# How can training and testing error comparisons be indicative of overfitting?

In my research group we are discussing if it is possible to say a model has overfitting just by comparing the two errors, without knowing anything more about the experiment.

ps: I am personally interested in non redundant (i.e., without duplicates or very similar instances) small datasets, say 100 instances, and in classifiers with few or no parameters to adjust, like decision trees (that's why I don't have any validation error to mention at all)

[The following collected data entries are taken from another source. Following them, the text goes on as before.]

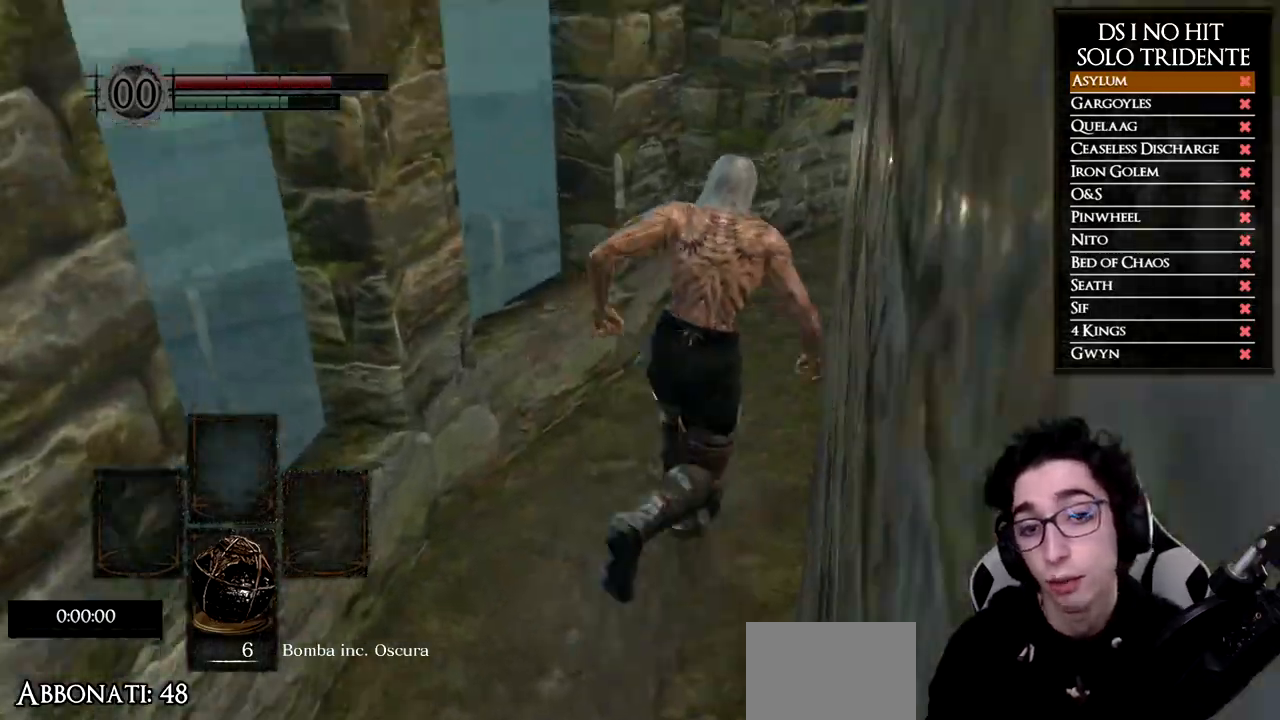
{"buttons": ["B"], "left_stick": "up", "right_stick": "center", "events": [[117, "left_stick", "up"]]}
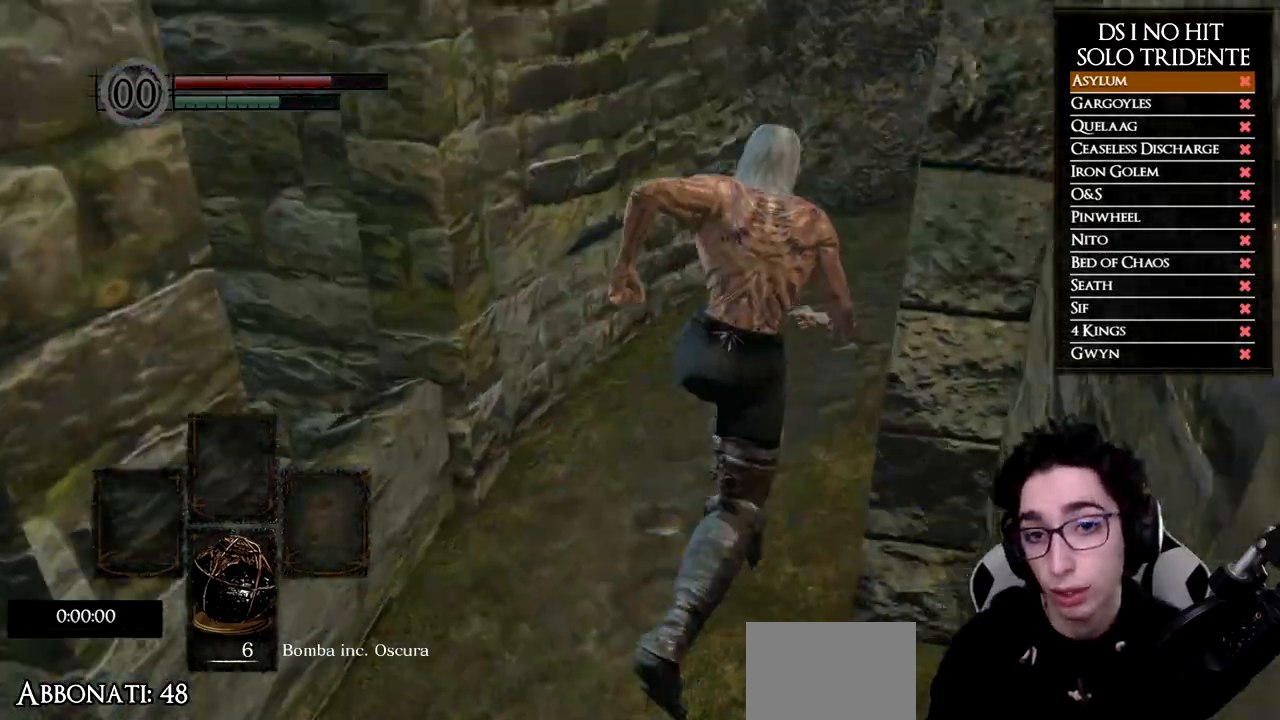
{"buttons": ["B"], "left_stick": "up", "right_stick": "center", "events": []}
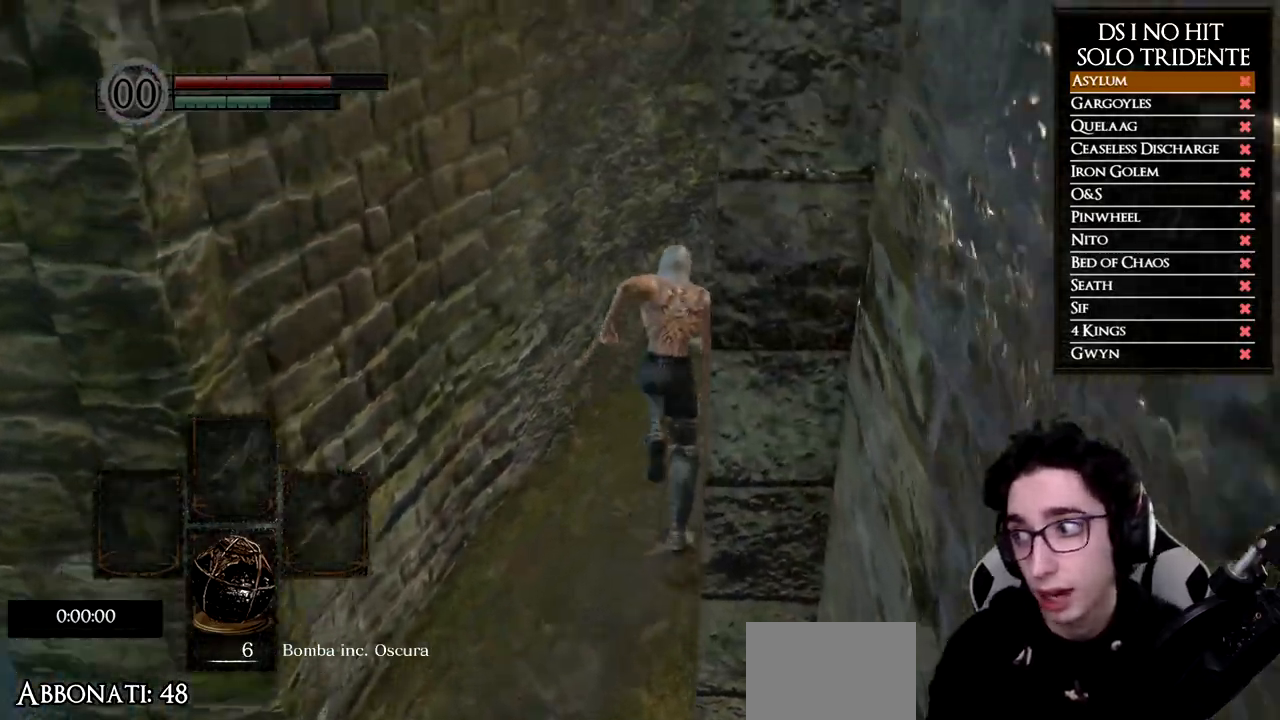
{"buttons": ["B"], "left_stick": "up", "right_stick": "center", "events": []}
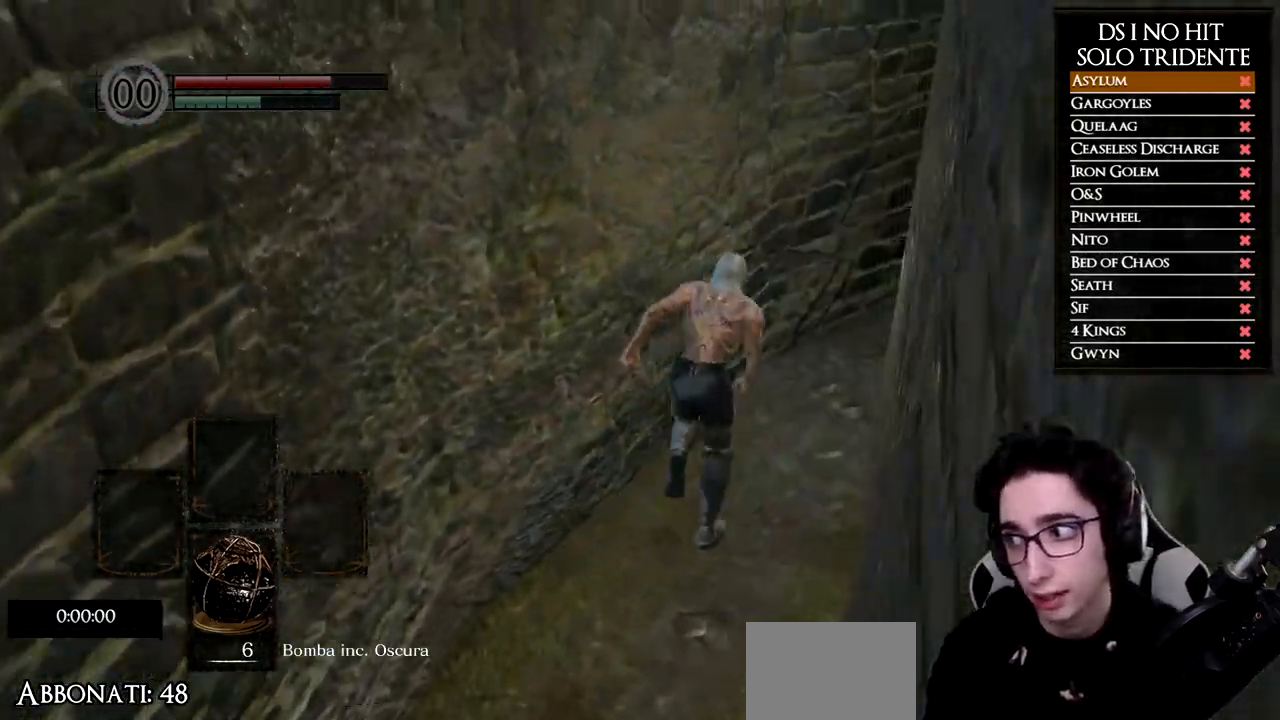
{"buttons": ["B"], "left_stick": "up", "right_stick": "center", "events": []}
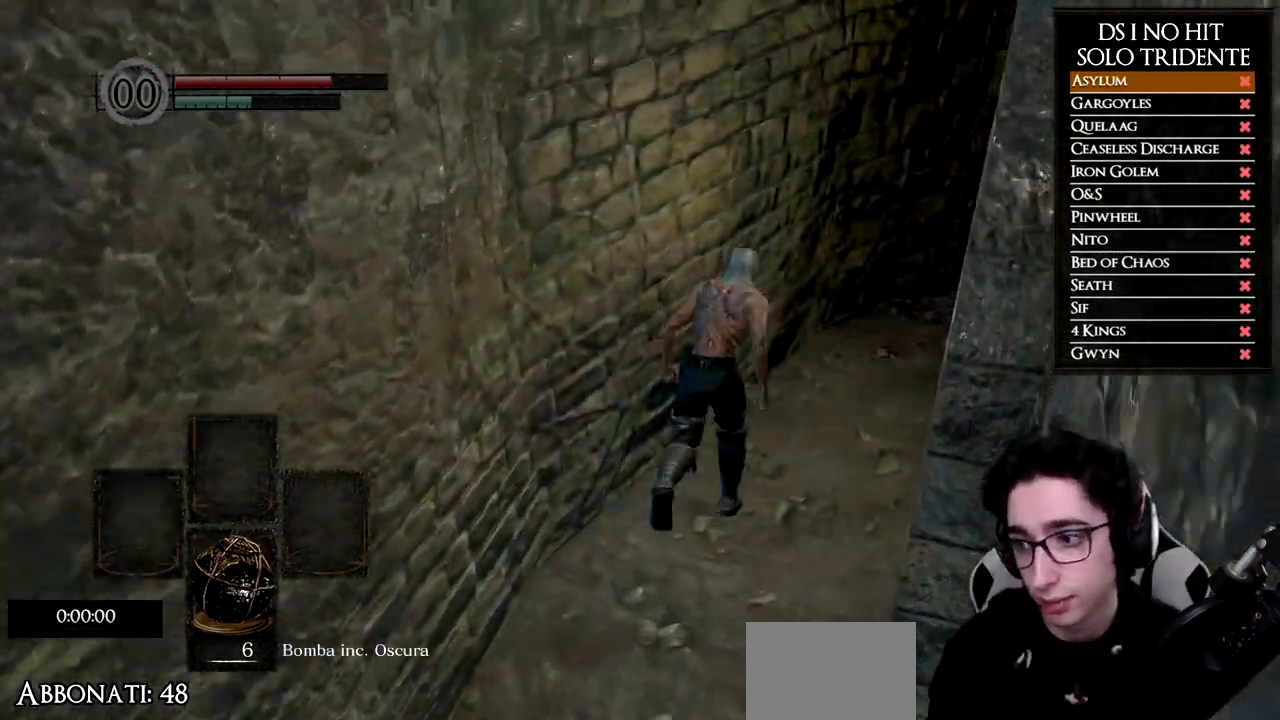
{"buttons": ["B"], "left_stick": "up", "right_stick": "center", "events": []}
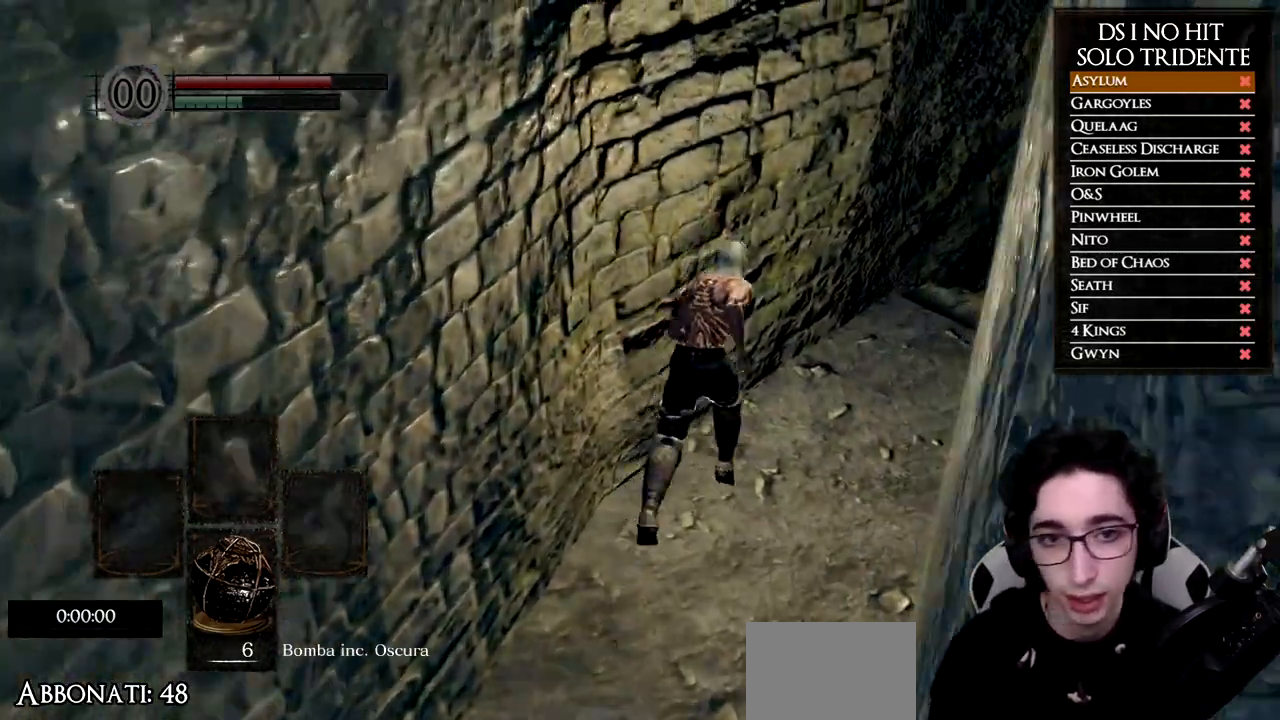
{"buttons": ["B"], "left_stick": "up-right", "right_stick": "center", "events": [[150, "left_stick", "up-right"]]}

I have thought in some arguments against that possibility,

• It seems that comparisons to the random error on the testing set (the error of the majority class, in other words) would be more informative
• Depending on the complexity and level of noise of the data, the overfitting tendency can be increased or attenuated
• Depending on the classifier, data can match perfectly its representation bias (a linear separable problem vs a linear regression) or, in opposition, each instance can fit exactly the classifier (k-NN with k=1)
• Ensembles can achieve 100% of training accuracy without affecting testing accuracy; see about this apparent paradox on page 82 here: link

One of my results, a Leave-One-Out (LOO) for example (with 10x10-fold it is similar). Standard deviation column can be ignored, since it is LOO:

 classifier train accuracy/std dev test acc./std dev 1. random forest w/ 1000 trees : 1.000/0.000 0.479/0.502 2. k-NN k=5 neighbors : 0.613/0.019 0.479/0.501 3. C4.5 w/ 5 trees : 0.732/0.018 0.500/0.503 4. Random guessing : 0.372/0.005 0.372/0.486 

 Histogram of classes: 35 <- A 28 <- B 19 <- C 6 <- D 6 <- E 

Histogram of predicted classes for random forest in testing set:  43 <- A 32 <- B 18 <- C 1 <- D 0 <- E 

• I am working on some similar research. Did this work ever result in a publication? If so, where can I access it?